The last two problems concern the concept of using a sample to estimate a property of the population or distribution the sample came from. For example, if we know the mean of a sample, can we be confident that the population has the same mean? If we were trying to guess at the population mean, what statistics from the sample should we use?

Some sample statistics are “biased”, and may systematically under or overestimate a population parameter. Others are “unbiased”, in this case the sample statistic tends to correctly estimate the population parameter over the long run.

  1. Demonstrate that the sample mean across a range of n, is an unbiased estimator of the population mean using a monte-carlo simulation. (2 points).

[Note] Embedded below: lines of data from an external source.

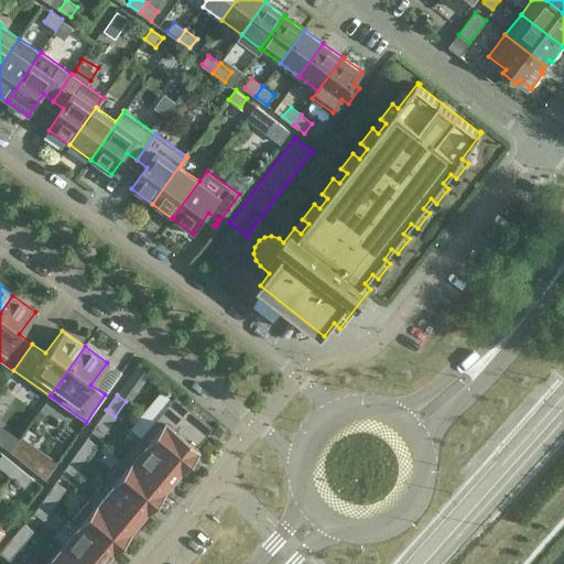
[(174,396),(140,437),(181,472),(198,449),(195,447),(213,427),(174,396)]
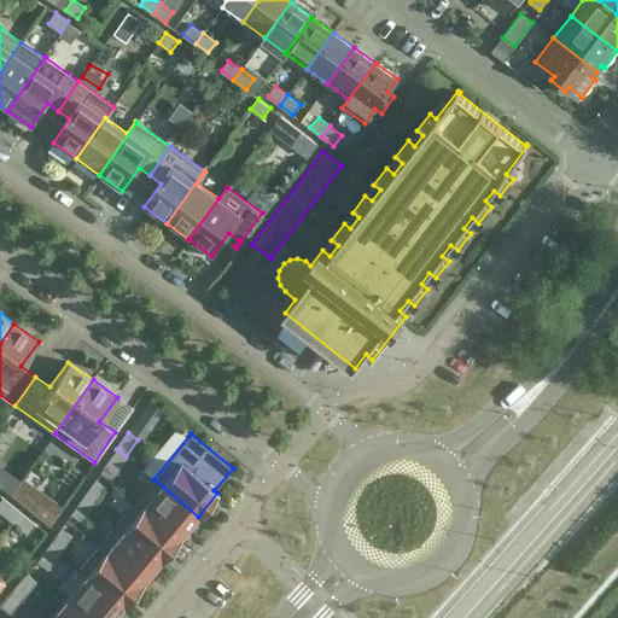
[(120,467),(126,456),(116,449),(104,466),(115,474),(120,467)]
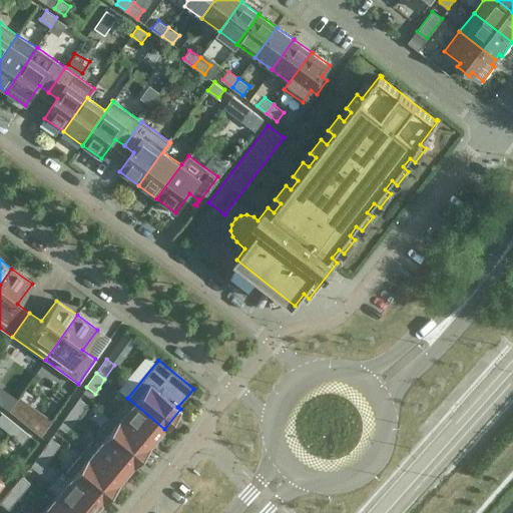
[(0,403),(8,409),(16,397),(0,385),(0,403)]
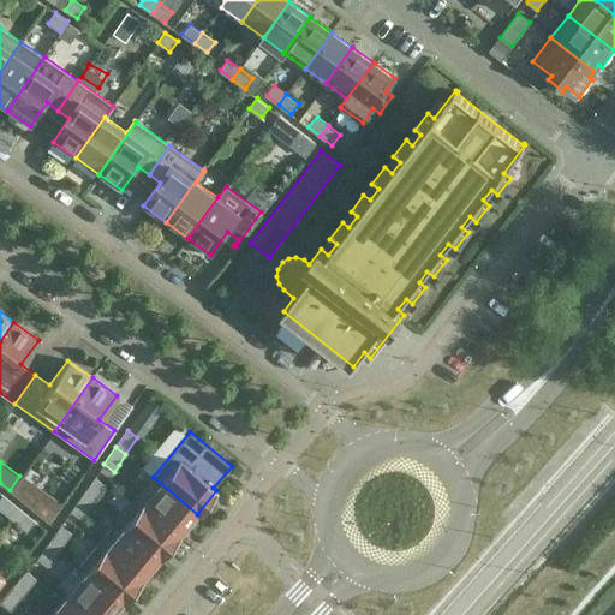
[(61,503),(23,473),(10,491),(48,520),(61,503)]
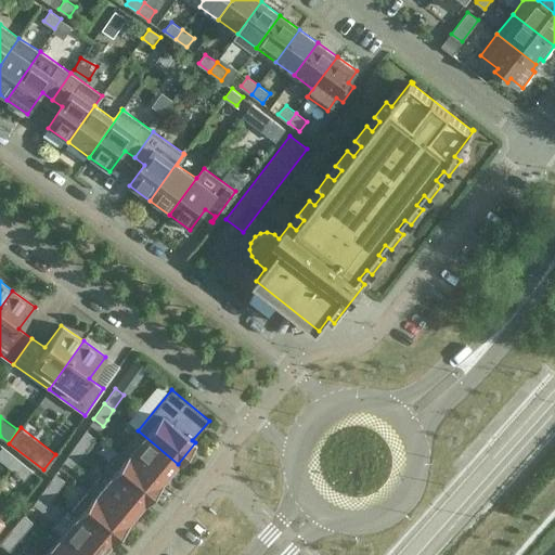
[(93,438),(85,430),(74,446),(82,453),(93,438)]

  • The population is a normal distribution with mean = 10, standard deviation = 5.
  • Test a variety of n (sample size), including n = 2, 5, 10, 50, and 100
  • For each sample size n, your task is to draw 10,000 samples of that size, then for each sample, calculate the sample mean. If the mean is unbiased, then we expect that “on average” the sample means will be the same as the population mean. To determine if this is true, compute the mean of the sample means that you produce to see if it is close to the population mean.
  • Show the mean of the sample means for each sample size.
  1. Use a monte carlo simulation to compare the standard deviation formulas (divide by N vs N-1), and show that the N-1 formula is a better unbiased estimate of the population standard deviation, especially for small n. (2 points)
  • Use the same normal distribution and samples sizes from above
  • Rather than computing the mean for each sample, compute both forms of the standard deviation formula, including the sample standard deviation that divides by N-1, and the regular standard deviation that divides by N
  • You should have 10,000 samples for each sample size, and 10,000 standard deviations for each the sample and regular standard deviation. Your task is to find the average of each, for each sample-size.
  • Which of the standard deviations is more systematically biased? That is, which one is systematically worse at estimating the population standard deviation?